The visit may look, as they would like us to believe, as an effort to support the momentum created by the Annapolis Peace Conference in the Middle East, and set up for it the necessary platform inside the countries of the region.

However, there are a number of facts that one should remember here, i.e. the fact that George Bush is himself not convinced of the usefulness of the peace process between the Palestinians and the Israelis, and that he said on more than one occasion that he cannot do more than what former US President Bill Clinton had done in the Wye [Camp] talks. This means that he does not have the necessary “enthusiasm” that previous presidents, like Jimmy Carter and Bill Clinton had and were ready to devote both their time and energy to see their mission through. Therefore, what he is required to do by his party is merely to create the minimum favorable atmosphere for his Party’s successor (if he wins the upcoming presidential elections) in a region where a large US military troop concentration is present.

It is a well-known fact that three out of the four of the Republican candidates have strong views that support the war in Iraq, i.e. Rudy Giuliani, John McCain, and Mitt Romney. Only Mike Huckabee has described George Bush’s foreign policies as “arrogant.”

Therefore, Bush’s tour is nothing by a routine and ceremonial one. For he is keen to keep, after leaving politics, an open channel of communication with various regions of the world that have political and economic weight.

It is important therefore that one should deal practically and rationally with Bush’s upcoming tour to the region by accepting that he is a captain of “administrative” that looks like a ship stuck in the mud of Iraq, in enormous internal economic problems, in an environmental impasse, and in unprecedented international controversies surrounding his leadership.

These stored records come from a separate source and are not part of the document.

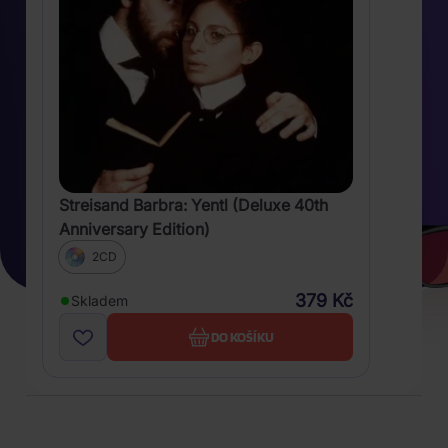
Streisand Barbra: Yentl (Deluxe 40th
Anniversary Edition)
2CD
379 Kč
Skladem
DO KOŠÍKU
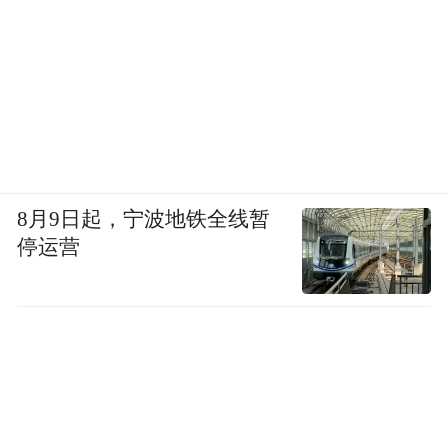
8月9日起，宁波地铁全线暂
停运营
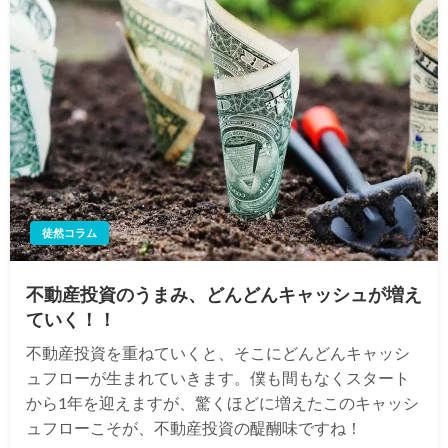
徒然コラム
不動産投資のうまみ、どんどんキャッシュが増え
ていく！！
不動産投資を重ねていくと、そこにどんどんキャッシ
ュフローが生まれていきます。僕も間もなくスタート
から1年を迎えますが、驚くほどに増えたこのキャッシ
ュフローこそが、不動産投資の醍醐味ですね！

However, one should also remember here the very fact that dealing with America is quite different from dealing with Bush, i.e. America has laws, agencies, and institutions that can be criticized and improved, and therefore channel of communication with them should be kept open in order to give them a true picture of the reality regardless how painful that might be as whatever is right will be accepted at the end — a fact that is respected by any free and honest human being.